Florent Meyer : Même les enquêtes de Clouzot, c’est un fantastique du quotidien. Vu les moyens dont on dispose, Xavier Palud, le réalisateur, nous avait dit qu’il voulait faire quelque chose d’élégant, dans le domaine du fantastique à la française. C’est du drama, mais avec des éléments fantastiques, sans que ce soit spectaculaire au sens américain du terme.

Avez-vous d’autres projets de séries en cours ?

Florent Meyer : On travaille sur la saison 3 de Kaboul Kitchen pour Canal +. Et on réfléchit à une éventuelle saison 2 pour Intrusion. On se dit pourquoi pas ? Rien n’est acté, mais c’est une possibilité.

La fin explique-t-elle de façon concrète le mystère d’Intrusion ou conserve-t-elle une part de mystère ?

Frédéric Azémar : Les deux. Il y a bien une fin bouclée qui clôt l’histoire. Mais elle est aussi ouverte. L’ouverture ne se trouve d’ailleurs pas que dans la conclusion.
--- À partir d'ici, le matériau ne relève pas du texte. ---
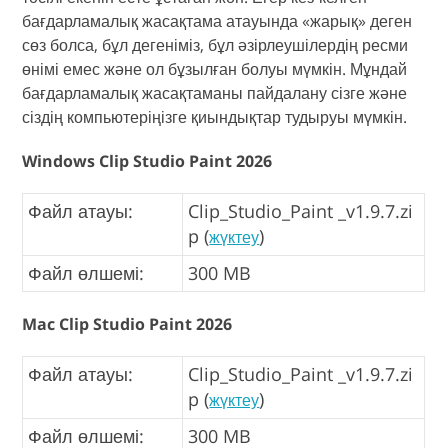
бағдарламалық жасақтама атауында «жарық» деген
сөз болса, бұл дегеніміз, бұл әзірлеушілердің ресми
өнімі емес және ол бұзылған болуы мүмкін. Мұндай
бағдарламалық жасақтаманы пайдалану сізге және
сіздің компьютеріңізге қиындықтар тудыруы мүмкін.
Windows Clip Studio Paint 2026
Файл атауы:
Clip_Studio_Paint _v1.9.7.zi
p (
)
жүктеу
Файл өлшемі:
300 MB
Mac Clip Studio Paint 2026
Файл атауы:
Clip_Studio_Paint _v1.9.7.zi
p (
)
жүктеу
Файл өлшемі:
300 MB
On sème des petits cailloux pendant les trois épisodes, des choses qu’on ne résout pas forcément mais qui ne sont pas gênantes pour la compréhension de cette histoire-là. Ce sont des pistes ouvertes, que l’on pourrait explorer pour enrichir la mythologie de cet univers.

 

Intrusion, 3×52 min, diffusion sur Arte au premier semestre 2015.